Australia's new draft laws to target tax avoidance by big international companies risk being out of step with a broader action plan by developed countries, a tax expert warns.
Treasurer Joe Hockey on Wednesday introduced to parliament legislation aimed at multinationals, which could help the Australian Tax Office reap hundreds of millions of dollars in additional revenue.
But the move could run counter to a broader action plan under the OECD/G20 base erosion and profit shifting project, the findings for which are to be presented in October.
"Australia is running ahead of the pack but there is a risk some of the measures could be out of line with the broader agreement," Deloitte's tax insights and policy partner David Watkins told AAP.
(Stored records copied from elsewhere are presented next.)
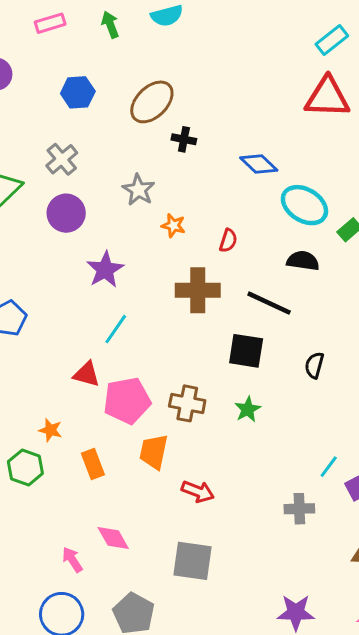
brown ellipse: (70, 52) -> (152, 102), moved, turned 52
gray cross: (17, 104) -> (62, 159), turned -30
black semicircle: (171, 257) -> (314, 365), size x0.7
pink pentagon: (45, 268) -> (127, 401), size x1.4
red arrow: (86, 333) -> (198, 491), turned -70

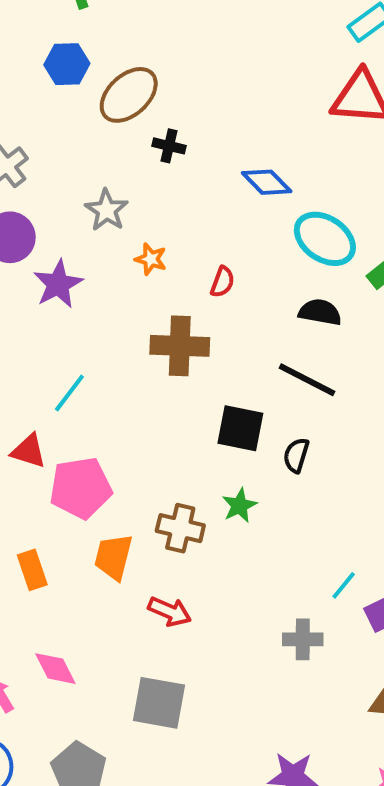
blue hexagon: (78, 92) -> (67, 64), moved
purple star: (105, 270) -> (58, 284), moved
black line: (269, 303) -> (307, 380), moved
black semicircle: (314, 365) -> (296, 455), moved
brown cross: (187, 403) -> (180, 528), moved

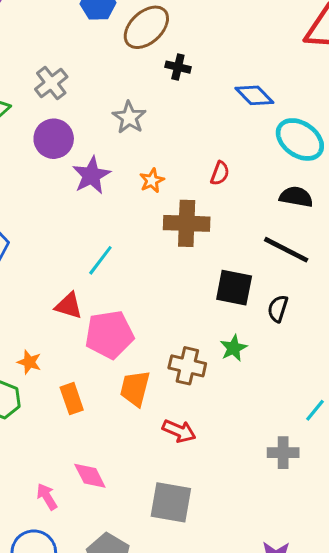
orange star: (151, 259) -> (152, 181), moved, turned 30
"Australia should have waited until next month."
He said a lack of cohesion in international legislation could mean companies are exposed to double taxation.
Mr Hockey said he had been working with the UK government and the OECD to bring in the new laws from January 1, 2016.
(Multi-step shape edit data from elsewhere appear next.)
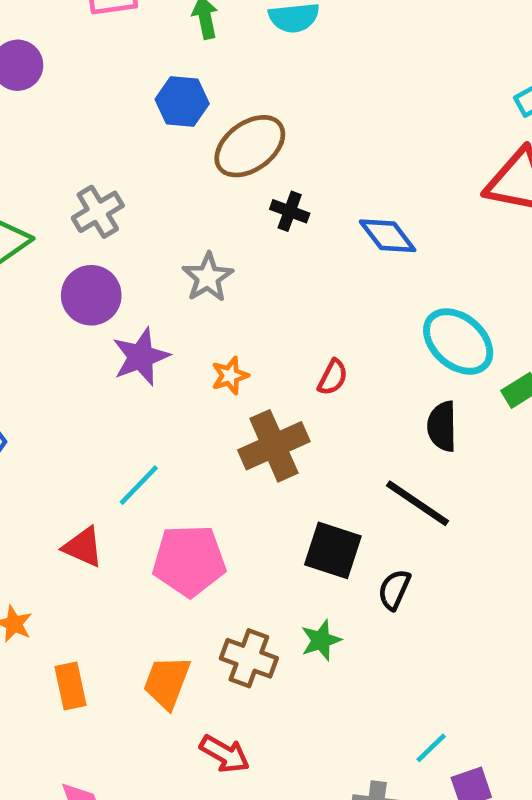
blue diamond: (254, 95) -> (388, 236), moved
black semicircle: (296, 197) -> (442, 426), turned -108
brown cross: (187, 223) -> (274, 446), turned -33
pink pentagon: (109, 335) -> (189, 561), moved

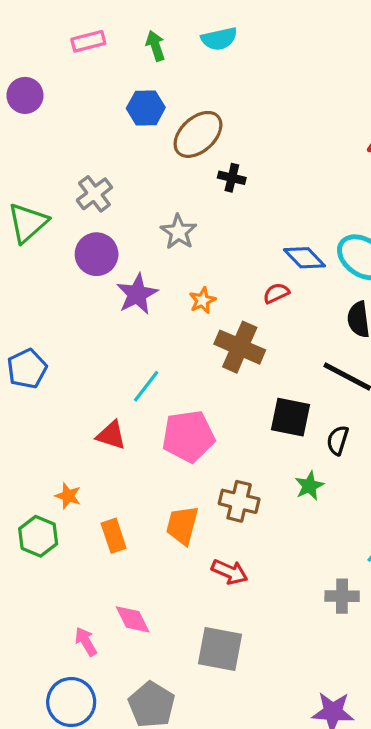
blue diamond: (388, 236) -> (304, 258), moved
red semicircle: (333, 377) -> (276, 293), turned -136
brown cross: (274, 446) -> (240, 347), turned -36
green star: (321, 640) -> (309, 486), moved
Companies caught cheating face having to pay back double what they owe, plus interest.
The draft legislation will implement a new multinational anti-avoidance law, stronger penalties for large companies that engage in tax avoidance and profit-shifting, and country-by-country reporting to give authorities a greater visibility into international structures.
The measures, flagged in the May budget, will apply to more than 1,000 large multinationals operating in Australia with annual global revenue of $1 billion or more.
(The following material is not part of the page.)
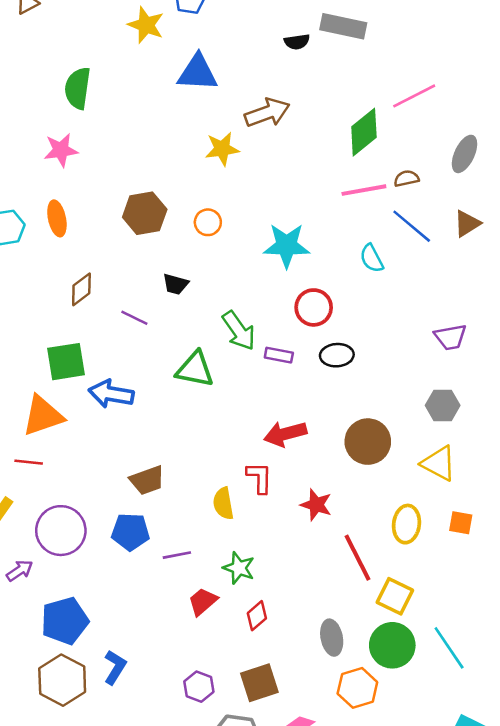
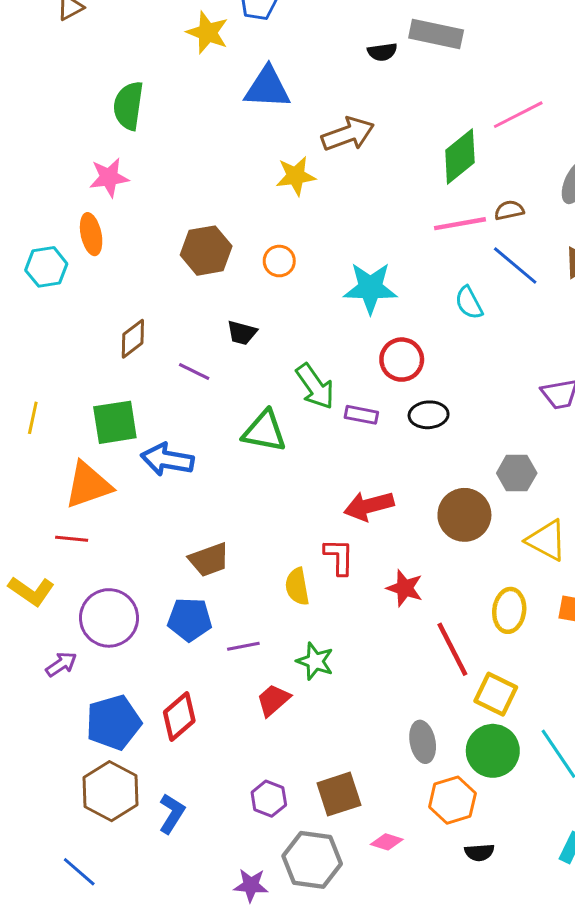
orange ellipse: (57, 218) -> (91, 234), moved
gray hexagon: (443, 405) -> (517, 473), moved
red diamond: (257, 616) -> (179, 716), moved, size x1.4
blue L-shape: (115, 667) -> (172, 814), moved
"It is patently unfair for a large multinational with sophisticated structures, not to pay its fair share of tax," Mr Hockey said.
While Australia's tax laws are among the toughest in the world, some multinationals have avoided paying tax on profits made here.
The ATO says while targeted companies make billions of dollars in sales in Australia, it does not have a lot of information on their cost structure and what actual profit they make.
While there was no guarantee on how much tax revenue will be raised, the new laws could encourage multinational companies to rework tax structures, Mr Watkins said.
"The likely outcome could be that companies change the way they sell goods and services to Australian customers, bringing them into a more normal taxation structure."
CMC Markets chief market strategist Michael McCarthy said he was sceptical that more tax revenue can be raised by just one country passing laws.
"For this to work, other countries need to co-operate," he said.